Dutch Authority for the Financial Markets urges audit firms to adopt robust information security frameworks and shares supervisory strengthening points

The Dutch Authority for the Financial Markets published guidance for audit firms stressing that digital incidents such as data leaks highlight organisational vulnerabilities and that firms should further strengthen information security through an appropriate, future-proof framework. Drawing on insights from public interest entity audit firms, it sets out measures intended to help all licensed audit firms reinforce IT risk management. The update notes that many incidents stem from human error, insufficient monitoring, or unclear responsibilities, and argues that a robust risk management framework helps make information security sustainable and avoid being caught off guard by attacks.
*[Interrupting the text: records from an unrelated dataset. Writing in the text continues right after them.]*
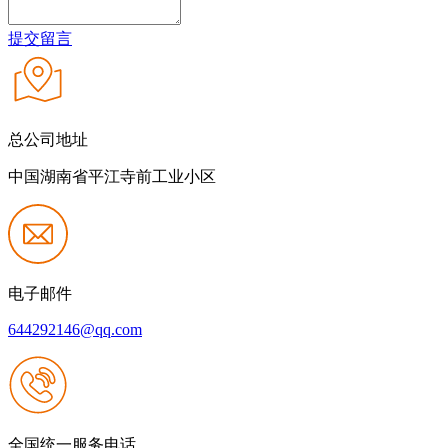
提交留言
总公司地址
中国湖南省平江寺前工业小区
电子邮件
644292146@qq.com
全国统一服务电话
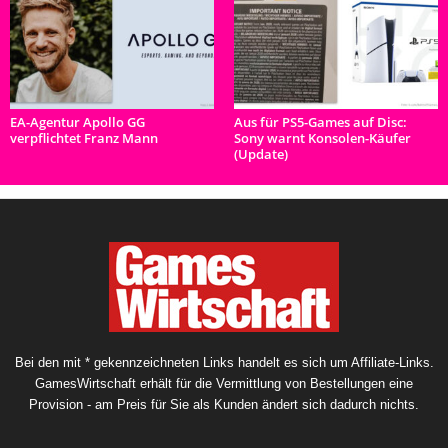
EA-Agentur Apollo GG
Aus für PS5-Games auf Disc:
verpflichtet Franz Mann
Sony warnt Konsolen-Käufer
(Update)
Bei den mit * gekennzeichneten Links handelt es sich um Affiliate-Links.
GamesWirtschaft erhält für die Vermittlung von Bestellungen eine
Provision - am Preis für Sie als Kunden ändert sich dadurch nichts.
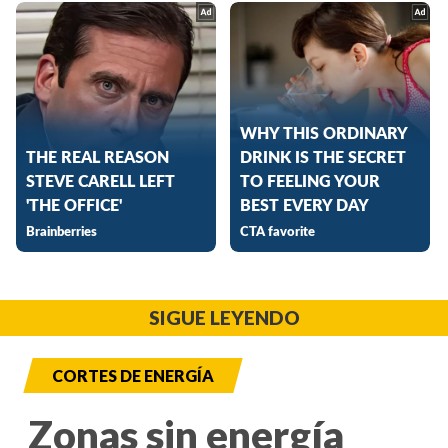
SIGUE LEYENDO
CORTES DE ENERGÍA
Zonas sin energía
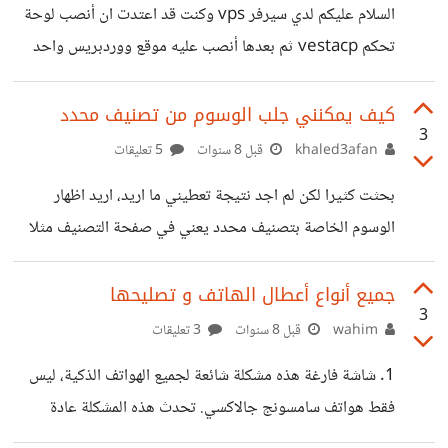
السلام عليكم لدي سيرفر vps وكنت قد اعتدت ان أنصب لوحة
تحكم vestacp ثم بعدها أنصب عليه موقع ووردبريس واحد
فقط .. ثم صرت أتساءل هل تصرفي هذا سليم أم أنه غير
ضروري .. فربما لوحة التحكم تستهلك كثيرا من موارد السيرفر
كيف يمكنني جلب الوسوم من تصنيف محدد
3
بلا فائدة خاصة وأني أنصب موقعا واحدا وعلى دومين واحد ..
khaled3afan
قبل 8 سنوات
5 تعليقات
فما رأيكم ... هل الأنفع والافضل أن أنصب متطلبات الووردبريس
بحثت كثيرا لكن لم اجد نتيجة تعطيني ما اريد، اريد اظهار
php وغيره ثم أنصب الووردبريس .. أم أن الأفضل أن أنصب
الوسوم الخاصة بتصنيف محدد يعني في صفحة التصنيف مثلا
لوحة التحكم أولا؟
اريد اظهار جميع الوسوم التي تحتوي مقالات من هذا التصنيف،
عند محاولتي ذلك دائما ما احصل على جميع وسوم الموقع
جميع أنواع أعطال الهاتف و تصليحها
3
wahim
قبل 8 سنوات
3 تعليقات
1. شاشة فارغة هذه مشكلة شائعة لجميع الهواتف الذكية، ليس
فقط هواتف سامسونج جالاكسي. تحدث هذه المشكلة عادة
للأسباب التالية: تعطل أحد التطبيقات أو الخصائص بهاتف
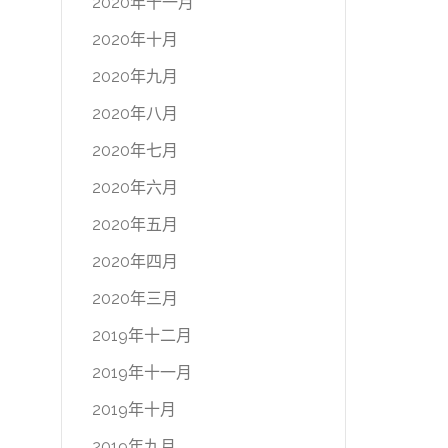
2020年十一月
2020年十月
2020年九月
2020年八月
2020年七月
2020年六月
2020年五月
2020年四月
2020年三月
2019年十二月
2019年十一月
2019年十月
2019年九月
It points to De Nederlandsche Bank’s Good Practice on Information Security as an example, including its self-assessment tool to gauge maturity, and highlights practical areas for improvement: maintaining an up-to-date and cyclical ICT risk process (current risk registers, documented risk decisions and follow-up, risks kept within risk appetite), strengthening continuity management (regularly refreshed business impact analyses, broad chain testing beyond IT recovery, structured incorporation of lessons learned), improving configuration management (complete mapping of systems, API links, assets, relationships and process dependencies), adopting risk-based supplier oversight (formal onboarding and evaluations, including sub-suppliers), and embedding incident learning (clear incident definitions, standard post-incident analyses, documented remediation actions with follow-through). The AFM emphasises that an information security framework is only effective if it demonstrably works, and indicates it will continue engaging with the sector, with IT risk control remaining an AFM priority in the coming years.